Typically, country clubs with one kitchen tend to offer too much menu diversity to service the needs of their membership. It’s up to the chefs to determine when you are close to overloading the kitchen and staff, which could result in sacrificing quality and, in turn, create a mediocre experience for all diners. You have to have the same amount of passion when you make a cheeseburger as you do when making filet of sole Veronique.
Q How do your roots as a chef who grew up in the South benefit you in a Midwestern setting?
A I have already had a lot of success bringing Southern cuisine to the membership here at the club. Many of our members vacation or have second homes in the South, so they are now glad that this type of cooking is being made available to them when they’re here. Some of our new menu items with Southern roots are Southern fried chicken and collard greens with hog jowls.

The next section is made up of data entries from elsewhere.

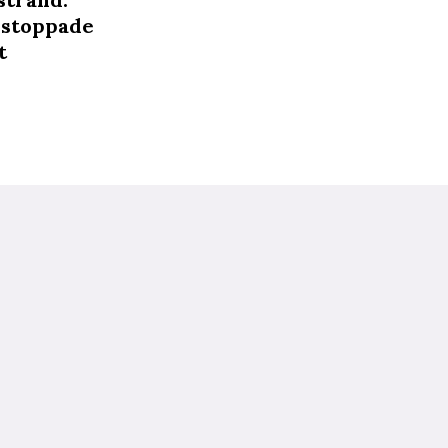
r stoppade
t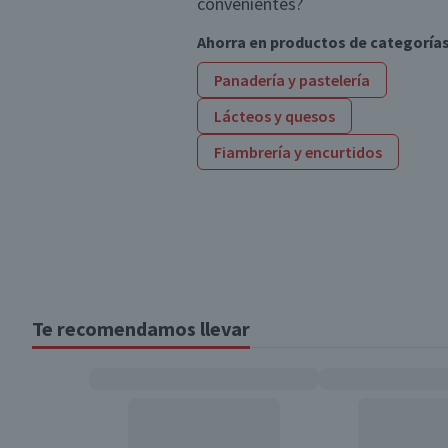
convenientes?
Ahorra en productos de categoría
Panadería y pastelería
Lácteos y quesos
Fiambrería y encurtidos
Te recomendamos llevar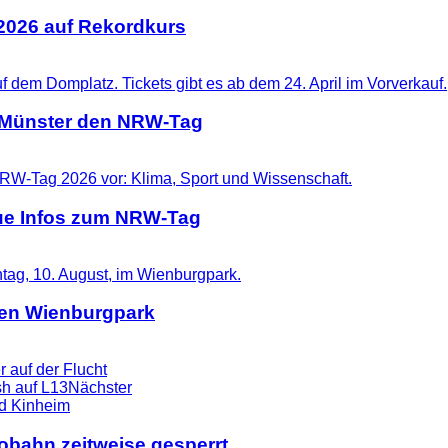
 2026 auf Rekordkurs
t Münster den NRW-Tag
eue Infos zum NRW-Tag
 den Wienburgpark
r auf der Flucht
sh auf L13
Nächster
tobahn zeitweise gesperrt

Q During your two stints at The Greenbrier, beyond fundamental culinary skills, what key knowledge did you gain there?
A The Greenbrier and its staff has played a major role in the development of my career. There are so many “walking encyclopedias” at your fingertips when you work there, and it was up to me to build relationships and learn all I could as an apprentice and sous chef. When you are put in an arena with Certified Master Chefs like Peter Timmins and John Johnstone, in addition to great food and beverage minds like Rod Stoner, it becomes a part of your soul, and you “bleed green.”
Q What are some of the main challenges you’ve faced, coming from resorts to a private club?
A First, there’s the need to locate available products and have them arrive in stellar condition. Fortunately, I still have great relationships with people I’ve worked with in the past, and I’ve used them as a resource to locate products that meet my specifications.
Also, larger resorts attract higher skill levels and more goal-oriented staffs; it’s a challenging transition at the club level to communicate what everyone needs to understand about culinary vocabulary and cooking techniques. Fortunately, I inherited a staff that is motivated to learn and become better at their culinary craft.
Q Speaking of staff, when you were interviewed by the local Lansing paper after arriving, you mentioned a lapse in overall workforce performance. What specifically were you referring to?
A Over the past 10 years, I’ve noticed that students coming from culinary colleges think they’re ready to accept a management job in the kitchen. I don’t know about other chefs, but I graduated from Johnson & Wales with a 3.99 GPA—but when I left culinary college, while I could write a complete paper on braising, I could not achieve it on the stove. In my opinion, young culinarians are not taking the time to train under talented chefs and gain complete understanding of the craft of cooking. It seems they want to pass by standard cooking techniques and move on to molecular gastronomy and cooking sous vide.
Q Your arrival coincided with some big economic challenges in that area. How has that affected your approach?
A Yes, Michigan has been hit fairly hard by the repositioning of the automobile industry, and this economic downturn has had a negative impact on morale in the entire state. The direct effect on the country club business is that we have to continually seek ways to increase membership value and the diversity of the amenities that we offer.
There are also new challenges regarding the price of raw food, which is up approximately four percent. The increased cost of delivery is being passed on to our bottom-line food cost. It remains up to us as chefs to find ways to work through this, by planning menus creatively and limiting deliveries to the club.